### Objective:
Resume the mailing-list message about the lost DOMParser change in HtmlParser.java, picking up after its last sentence.

### Text shown:
+ + +
Benjamin Higgins wrote:
I was taking a look at HtmlParser.java, and I think the fix to NUTCH-17 was
accidentally removed. See:
http://svn.apache.org/viewvc/lucene/nutch/tags/release-0.8/src/plugin/parse-html/src/java/org/apache/nutch/parse/html/HtmlParser.java?view=log
Specifically, in revision 160319, among other things, DOMFragmentParser was
changed to DOMParser, because, in the comment to that revision:
Changed to use NekoHTML's DOMParser instead of its DOMFragmentParser.
For some reason, the DOMFragmentParser can be very slow with large
documents while the DOMParser has no problems with these. Also added
a main() that permits easier debugging.
However, in 179436, a big patch that included TagSoup among other things,
the change to DOMParser seems to have been lost.
+ + +
### Dataset rows:
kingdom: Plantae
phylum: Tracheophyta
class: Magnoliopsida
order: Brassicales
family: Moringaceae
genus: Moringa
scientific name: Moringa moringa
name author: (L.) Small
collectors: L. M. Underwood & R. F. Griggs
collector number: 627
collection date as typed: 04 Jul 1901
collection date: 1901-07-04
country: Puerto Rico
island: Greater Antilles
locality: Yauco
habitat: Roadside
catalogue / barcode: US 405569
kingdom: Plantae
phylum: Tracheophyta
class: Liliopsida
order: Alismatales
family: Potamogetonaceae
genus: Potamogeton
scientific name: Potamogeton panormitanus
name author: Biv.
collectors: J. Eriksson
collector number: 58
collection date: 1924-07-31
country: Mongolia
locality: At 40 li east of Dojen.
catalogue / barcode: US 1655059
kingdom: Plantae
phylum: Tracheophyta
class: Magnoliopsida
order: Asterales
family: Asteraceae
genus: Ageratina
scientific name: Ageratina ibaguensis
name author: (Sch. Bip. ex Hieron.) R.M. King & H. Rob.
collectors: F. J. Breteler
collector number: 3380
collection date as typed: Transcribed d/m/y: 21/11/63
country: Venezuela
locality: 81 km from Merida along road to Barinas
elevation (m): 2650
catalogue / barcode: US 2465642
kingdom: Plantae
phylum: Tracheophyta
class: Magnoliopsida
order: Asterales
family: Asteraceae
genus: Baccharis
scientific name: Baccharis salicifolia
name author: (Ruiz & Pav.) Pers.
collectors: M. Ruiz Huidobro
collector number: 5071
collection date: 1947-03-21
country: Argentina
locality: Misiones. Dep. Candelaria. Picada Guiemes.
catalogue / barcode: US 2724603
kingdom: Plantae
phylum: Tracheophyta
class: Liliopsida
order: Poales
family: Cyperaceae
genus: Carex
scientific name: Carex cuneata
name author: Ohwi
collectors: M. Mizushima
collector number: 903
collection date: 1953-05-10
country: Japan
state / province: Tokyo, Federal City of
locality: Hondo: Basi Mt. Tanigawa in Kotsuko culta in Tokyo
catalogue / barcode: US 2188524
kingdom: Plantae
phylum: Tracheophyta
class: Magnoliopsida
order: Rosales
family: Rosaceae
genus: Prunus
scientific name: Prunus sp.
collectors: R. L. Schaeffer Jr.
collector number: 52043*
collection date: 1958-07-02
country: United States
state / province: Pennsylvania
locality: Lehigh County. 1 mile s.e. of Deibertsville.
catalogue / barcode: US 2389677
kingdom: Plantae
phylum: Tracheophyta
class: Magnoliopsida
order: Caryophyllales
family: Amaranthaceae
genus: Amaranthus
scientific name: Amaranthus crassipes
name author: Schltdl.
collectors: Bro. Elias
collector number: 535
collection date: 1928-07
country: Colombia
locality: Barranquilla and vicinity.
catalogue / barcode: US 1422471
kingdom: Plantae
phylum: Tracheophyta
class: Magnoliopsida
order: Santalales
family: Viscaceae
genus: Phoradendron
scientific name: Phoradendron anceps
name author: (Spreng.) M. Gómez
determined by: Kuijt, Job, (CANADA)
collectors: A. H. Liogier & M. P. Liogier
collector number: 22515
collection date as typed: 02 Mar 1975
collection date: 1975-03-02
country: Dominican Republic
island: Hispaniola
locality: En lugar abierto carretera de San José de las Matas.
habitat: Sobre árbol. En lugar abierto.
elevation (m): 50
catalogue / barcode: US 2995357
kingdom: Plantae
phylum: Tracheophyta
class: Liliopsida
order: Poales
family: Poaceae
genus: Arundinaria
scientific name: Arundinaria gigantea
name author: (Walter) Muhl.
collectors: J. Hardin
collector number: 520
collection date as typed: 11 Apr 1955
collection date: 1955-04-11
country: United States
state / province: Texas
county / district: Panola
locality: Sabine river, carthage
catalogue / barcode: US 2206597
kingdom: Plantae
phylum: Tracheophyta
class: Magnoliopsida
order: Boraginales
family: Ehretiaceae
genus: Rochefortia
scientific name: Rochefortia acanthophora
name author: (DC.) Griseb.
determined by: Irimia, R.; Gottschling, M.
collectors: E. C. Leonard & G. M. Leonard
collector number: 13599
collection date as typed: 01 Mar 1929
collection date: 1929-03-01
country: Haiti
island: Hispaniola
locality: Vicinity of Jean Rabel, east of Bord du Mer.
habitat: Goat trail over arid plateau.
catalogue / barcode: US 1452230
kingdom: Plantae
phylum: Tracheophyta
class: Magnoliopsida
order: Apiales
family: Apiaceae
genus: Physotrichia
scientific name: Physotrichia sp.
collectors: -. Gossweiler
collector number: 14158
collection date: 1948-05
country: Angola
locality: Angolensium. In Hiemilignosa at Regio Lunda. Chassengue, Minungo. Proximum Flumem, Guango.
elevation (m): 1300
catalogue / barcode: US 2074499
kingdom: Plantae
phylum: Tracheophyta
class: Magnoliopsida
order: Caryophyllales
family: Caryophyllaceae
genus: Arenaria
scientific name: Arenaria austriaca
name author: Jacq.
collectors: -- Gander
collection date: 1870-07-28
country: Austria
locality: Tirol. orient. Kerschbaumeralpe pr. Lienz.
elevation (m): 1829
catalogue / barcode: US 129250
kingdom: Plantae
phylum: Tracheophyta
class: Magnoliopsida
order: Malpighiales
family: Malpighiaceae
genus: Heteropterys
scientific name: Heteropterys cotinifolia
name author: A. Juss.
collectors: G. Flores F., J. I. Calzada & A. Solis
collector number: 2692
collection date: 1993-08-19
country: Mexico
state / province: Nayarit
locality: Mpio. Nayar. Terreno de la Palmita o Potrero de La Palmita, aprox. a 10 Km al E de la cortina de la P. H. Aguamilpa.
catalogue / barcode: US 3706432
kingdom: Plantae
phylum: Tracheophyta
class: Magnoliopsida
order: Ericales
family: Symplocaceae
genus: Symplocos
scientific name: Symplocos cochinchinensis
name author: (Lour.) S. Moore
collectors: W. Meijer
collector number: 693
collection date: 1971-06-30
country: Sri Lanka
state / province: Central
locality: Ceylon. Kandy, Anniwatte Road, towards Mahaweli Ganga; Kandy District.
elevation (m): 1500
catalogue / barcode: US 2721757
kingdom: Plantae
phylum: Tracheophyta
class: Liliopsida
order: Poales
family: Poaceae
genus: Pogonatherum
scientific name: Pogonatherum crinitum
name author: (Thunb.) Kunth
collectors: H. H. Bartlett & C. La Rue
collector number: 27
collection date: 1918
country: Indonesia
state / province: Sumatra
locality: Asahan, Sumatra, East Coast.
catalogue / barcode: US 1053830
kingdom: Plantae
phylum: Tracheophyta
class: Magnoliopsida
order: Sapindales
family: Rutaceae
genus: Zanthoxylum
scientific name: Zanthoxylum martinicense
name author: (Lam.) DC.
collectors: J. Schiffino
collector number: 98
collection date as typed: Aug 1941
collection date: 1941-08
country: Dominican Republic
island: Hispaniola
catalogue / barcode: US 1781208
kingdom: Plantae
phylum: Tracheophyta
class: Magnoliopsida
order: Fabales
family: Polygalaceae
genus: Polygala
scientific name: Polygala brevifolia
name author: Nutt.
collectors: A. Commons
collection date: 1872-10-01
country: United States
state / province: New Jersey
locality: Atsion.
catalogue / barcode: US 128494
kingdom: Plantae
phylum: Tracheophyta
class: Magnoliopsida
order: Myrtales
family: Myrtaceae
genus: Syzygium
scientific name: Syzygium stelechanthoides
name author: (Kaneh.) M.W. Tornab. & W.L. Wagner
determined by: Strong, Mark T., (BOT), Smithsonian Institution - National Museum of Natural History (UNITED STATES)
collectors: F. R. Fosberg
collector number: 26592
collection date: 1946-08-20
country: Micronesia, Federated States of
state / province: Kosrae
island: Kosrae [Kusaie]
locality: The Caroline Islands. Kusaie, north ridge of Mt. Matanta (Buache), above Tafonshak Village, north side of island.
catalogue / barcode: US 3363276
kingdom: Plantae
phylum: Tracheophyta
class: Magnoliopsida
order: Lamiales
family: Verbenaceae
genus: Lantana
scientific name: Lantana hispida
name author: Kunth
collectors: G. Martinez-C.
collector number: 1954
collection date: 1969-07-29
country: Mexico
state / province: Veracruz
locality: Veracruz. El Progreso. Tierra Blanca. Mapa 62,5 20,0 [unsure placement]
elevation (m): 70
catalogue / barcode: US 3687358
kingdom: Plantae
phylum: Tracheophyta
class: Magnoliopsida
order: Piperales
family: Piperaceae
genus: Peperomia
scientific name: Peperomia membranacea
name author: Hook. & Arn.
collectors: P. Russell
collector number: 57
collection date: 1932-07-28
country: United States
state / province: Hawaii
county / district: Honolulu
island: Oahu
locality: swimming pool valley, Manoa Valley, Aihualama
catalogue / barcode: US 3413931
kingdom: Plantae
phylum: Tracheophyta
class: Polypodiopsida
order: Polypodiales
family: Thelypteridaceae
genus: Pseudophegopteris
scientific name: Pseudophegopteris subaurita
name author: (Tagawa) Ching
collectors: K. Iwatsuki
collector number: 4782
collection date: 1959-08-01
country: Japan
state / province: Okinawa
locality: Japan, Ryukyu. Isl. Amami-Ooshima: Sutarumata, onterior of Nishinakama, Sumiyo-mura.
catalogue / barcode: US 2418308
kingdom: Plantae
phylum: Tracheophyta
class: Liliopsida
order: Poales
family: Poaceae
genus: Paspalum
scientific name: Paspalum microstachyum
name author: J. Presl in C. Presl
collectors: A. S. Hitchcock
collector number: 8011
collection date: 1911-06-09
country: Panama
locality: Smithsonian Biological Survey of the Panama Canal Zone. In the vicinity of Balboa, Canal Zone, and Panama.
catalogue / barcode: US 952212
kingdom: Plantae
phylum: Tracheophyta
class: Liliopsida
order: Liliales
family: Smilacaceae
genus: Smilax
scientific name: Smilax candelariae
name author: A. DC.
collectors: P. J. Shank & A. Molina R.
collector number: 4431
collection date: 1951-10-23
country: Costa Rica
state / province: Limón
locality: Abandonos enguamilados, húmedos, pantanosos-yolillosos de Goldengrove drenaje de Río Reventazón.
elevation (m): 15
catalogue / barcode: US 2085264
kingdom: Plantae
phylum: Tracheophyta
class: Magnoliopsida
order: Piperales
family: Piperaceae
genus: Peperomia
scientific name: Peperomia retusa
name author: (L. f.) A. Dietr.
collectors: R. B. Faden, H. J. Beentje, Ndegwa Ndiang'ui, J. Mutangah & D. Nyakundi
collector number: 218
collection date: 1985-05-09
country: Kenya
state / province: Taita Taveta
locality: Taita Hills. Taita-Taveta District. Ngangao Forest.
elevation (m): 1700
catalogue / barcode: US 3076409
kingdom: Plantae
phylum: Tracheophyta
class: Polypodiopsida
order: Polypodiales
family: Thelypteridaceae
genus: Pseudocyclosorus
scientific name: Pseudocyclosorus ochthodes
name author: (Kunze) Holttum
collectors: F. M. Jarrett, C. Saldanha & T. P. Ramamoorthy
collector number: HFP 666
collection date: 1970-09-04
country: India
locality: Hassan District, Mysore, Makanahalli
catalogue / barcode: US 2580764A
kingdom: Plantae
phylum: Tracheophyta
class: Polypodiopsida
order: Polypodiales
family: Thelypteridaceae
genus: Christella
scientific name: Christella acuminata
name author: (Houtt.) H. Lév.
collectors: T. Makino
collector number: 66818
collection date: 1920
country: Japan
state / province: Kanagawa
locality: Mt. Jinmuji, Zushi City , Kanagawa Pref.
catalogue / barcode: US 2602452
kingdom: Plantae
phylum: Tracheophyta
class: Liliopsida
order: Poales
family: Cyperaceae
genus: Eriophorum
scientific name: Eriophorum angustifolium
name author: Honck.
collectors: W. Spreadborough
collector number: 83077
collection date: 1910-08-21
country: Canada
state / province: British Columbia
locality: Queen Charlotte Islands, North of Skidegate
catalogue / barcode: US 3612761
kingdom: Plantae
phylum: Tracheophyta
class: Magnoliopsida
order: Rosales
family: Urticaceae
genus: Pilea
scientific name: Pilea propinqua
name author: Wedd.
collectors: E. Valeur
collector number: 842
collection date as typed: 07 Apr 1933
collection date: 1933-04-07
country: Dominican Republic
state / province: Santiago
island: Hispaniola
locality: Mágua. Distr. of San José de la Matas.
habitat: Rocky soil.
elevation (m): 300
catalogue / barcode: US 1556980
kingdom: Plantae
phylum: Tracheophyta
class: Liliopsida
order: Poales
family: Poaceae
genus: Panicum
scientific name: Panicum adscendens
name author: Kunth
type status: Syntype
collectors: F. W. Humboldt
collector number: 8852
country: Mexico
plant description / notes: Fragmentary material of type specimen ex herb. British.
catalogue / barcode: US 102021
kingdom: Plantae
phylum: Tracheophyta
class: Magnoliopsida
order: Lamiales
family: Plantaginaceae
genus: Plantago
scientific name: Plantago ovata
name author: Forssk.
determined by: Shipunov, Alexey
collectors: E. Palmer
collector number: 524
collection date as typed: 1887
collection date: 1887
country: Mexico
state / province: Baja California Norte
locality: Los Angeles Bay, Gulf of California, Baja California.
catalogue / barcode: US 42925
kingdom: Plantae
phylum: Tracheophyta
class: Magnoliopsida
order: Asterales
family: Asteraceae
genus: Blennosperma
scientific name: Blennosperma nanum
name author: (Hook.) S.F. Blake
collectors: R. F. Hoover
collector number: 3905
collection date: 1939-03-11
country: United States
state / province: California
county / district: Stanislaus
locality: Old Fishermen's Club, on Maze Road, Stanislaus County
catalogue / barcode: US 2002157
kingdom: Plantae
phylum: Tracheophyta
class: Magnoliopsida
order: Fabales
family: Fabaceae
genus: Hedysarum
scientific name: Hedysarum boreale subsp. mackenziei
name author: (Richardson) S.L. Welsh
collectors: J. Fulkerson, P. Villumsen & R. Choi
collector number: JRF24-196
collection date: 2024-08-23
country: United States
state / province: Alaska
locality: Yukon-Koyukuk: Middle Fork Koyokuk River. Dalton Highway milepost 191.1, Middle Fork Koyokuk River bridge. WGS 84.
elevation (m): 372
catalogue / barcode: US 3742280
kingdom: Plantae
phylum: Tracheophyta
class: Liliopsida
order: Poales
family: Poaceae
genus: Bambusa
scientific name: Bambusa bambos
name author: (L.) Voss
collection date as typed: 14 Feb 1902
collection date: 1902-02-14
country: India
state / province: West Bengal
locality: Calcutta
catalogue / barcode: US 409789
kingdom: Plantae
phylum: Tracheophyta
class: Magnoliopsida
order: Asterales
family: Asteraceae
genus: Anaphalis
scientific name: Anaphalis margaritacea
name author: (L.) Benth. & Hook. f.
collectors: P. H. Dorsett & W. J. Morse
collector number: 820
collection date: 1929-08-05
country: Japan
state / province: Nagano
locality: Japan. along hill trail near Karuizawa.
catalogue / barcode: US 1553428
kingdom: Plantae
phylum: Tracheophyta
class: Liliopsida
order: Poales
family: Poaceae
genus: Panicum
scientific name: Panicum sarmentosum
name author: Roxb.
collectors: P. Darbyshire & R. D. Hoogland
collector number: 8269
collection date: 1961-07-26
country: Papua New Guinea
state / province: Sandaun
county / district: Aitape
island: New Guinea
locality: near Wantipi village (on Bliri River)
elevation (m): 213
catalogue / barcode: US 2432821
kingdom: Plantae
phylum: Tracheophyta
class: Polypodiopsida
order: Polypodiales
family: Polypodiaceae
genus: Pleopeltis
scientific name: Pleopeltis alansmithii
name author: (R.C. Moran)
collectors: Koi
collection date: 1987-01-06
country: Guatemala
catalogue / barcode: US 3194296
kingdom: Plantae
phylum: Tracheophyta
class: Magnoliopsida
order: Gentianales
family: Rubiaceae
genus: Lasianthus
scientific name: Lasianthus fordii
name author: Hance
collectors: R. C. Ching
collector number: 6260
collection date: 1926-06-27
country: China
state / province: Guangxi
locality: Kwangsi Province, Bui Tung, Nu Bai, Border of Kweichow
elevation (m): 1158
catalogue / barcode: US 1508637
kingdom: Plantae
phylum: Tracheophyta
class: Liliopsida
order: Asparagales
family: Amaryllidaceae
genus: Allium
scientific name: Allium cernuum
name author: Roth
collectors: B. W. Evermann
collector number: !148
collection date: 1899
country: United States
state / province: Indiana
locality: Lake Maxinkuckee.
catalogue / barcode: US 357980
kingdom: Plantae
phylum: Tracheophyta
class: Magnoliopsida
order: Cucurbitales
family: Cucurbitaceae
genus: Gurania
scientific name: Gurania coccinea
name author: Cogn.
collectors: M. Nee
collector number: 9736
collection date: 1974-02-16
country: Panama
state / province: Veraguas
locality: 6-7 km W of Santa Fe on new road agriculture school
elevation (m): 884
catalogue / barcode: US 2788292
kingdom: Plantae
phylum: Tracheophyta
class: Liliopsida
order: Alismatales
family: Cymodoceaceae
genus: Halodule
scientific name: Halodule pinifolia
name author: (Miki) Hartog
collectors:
+ + +
### Expected output:
I bring this up because I am having the exact same problem as described in
NUTCH-17. I am using Neko 0.9.4. It occurs on some particularly long
documents. The fetcher simply hangs. If I wait a few hours it will resume
again. The HTML is nothing special; in fact, it's just a bunch of text
(html escaped ie < > & chars converted) inside a <pre> tag.
Comments?
I cannot comment on the issue itself, but if you can submit a patch
(perhaps with testcase that demonstrates this) then it will be easier to
act on.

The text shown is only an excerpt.